What is the Windows equivalent of getty?

In Linux, you can connect a serial terminal to your machine and access it via /dev/ttySx. Similarly, you can connect a serial terminal to your Windows machine and acccess it via COMx. You can easily write text to the the terminal just by writing to those files. In Windows, you can change the terminal settings via Device Manager. In Linux, you can change them via stty. Now suppose that I want to present a login prompt or shell on the terminal. In Linux, I can do this using getty. How can I do this in Windows?
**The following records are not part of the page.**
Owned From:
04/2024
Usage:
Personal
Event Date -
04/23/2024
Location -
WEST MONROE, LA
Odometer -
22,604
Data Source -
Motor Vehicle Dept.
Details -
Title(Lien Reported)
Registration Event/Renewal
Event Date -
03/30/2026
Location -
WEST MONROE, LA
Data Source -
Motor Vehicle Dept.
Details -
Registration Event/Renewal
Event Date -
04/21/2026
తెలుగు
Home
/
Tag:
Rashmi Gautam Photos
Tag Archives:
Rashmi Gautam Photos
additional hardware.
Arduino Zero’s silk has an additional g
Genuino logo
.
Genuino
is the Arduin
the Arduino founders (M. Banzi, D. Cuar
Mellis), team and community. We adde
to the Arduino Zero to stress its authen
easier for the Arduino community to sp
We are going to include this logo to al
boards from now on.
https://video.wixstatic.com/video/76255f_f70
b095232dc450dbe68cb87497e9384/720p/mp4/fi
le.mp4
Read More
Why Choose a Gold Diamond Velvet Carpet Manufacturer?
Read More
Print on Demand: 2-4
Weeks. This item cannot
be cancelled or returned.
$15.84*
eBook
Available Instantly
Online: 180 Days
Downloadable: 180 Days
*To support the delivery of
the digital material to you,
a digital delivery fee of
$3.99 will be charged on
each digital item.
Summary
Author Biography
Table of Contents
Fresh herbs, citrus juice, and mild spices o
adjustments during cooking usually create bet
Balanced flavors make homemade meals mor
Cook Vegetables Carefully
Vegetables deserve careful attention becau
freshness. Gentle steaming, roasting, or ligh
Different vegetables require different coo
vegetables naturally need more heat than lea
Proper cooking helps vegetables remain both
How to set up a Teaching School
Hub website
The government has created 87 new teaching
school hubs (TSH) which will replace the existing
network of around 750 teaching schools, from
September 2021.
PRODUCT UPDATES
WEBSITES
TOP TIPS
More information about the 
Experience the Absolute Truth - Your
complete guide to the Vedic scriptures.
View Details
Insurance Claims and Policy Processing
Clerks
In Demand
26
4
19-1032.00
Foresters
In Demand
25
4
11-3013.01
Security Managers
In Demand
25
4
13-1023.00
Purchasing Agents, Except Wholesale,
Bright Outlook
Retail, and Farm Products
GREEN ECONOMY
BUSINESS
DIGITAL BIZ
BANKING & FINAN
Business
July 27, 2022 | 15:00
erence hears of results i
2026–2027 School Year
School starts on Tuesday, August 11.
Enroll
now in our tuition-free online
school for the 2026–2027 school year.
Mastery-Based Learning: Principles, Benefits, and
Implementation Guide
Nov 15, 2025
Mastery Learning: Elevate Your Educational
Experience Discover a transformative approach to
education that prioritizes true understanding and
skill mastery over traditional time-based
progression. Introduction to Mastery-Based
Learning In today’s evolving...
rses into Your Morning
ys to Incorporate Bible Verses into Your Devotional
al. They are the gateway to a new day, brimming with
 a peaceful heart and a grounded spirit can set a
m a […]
What is the Windows equivalent of getty?

I can redirect the output of cmd to the terminal using

cmd > COMx

but this doesn't do anything with stdin or stderr. I am also wondering if maybe this would be possible using PuTTY, but I don't know how if it is.


Solution 1:

This is not possible on pure Windows, but you can use WSL1 to do that. You need WSL version 1 since it can directly use Windows devices with no virtualization.

The procedure is described in article by Scott Hanselman
Connect to a device over Serial COM Port on Windows 10 with WSL1 TTY devices with Windows Terminal and minicom.

Assuming the device is connected to COM4:

  • Install apt install minicom
  • Run for the first time with sudo minicom -s to set the defaults, for example the default port as /dev/ttyS4 and the speed to 9600
  • If you get "cannon open /dev/ttyS4: Permission denied", add your user to the dialout group:
    sudo gpasswd --add myaccount dialout
  • You can now run minicom on the configured COM4 with:
    wsl -d DISTRONAME minicom.

For more details, see the above article.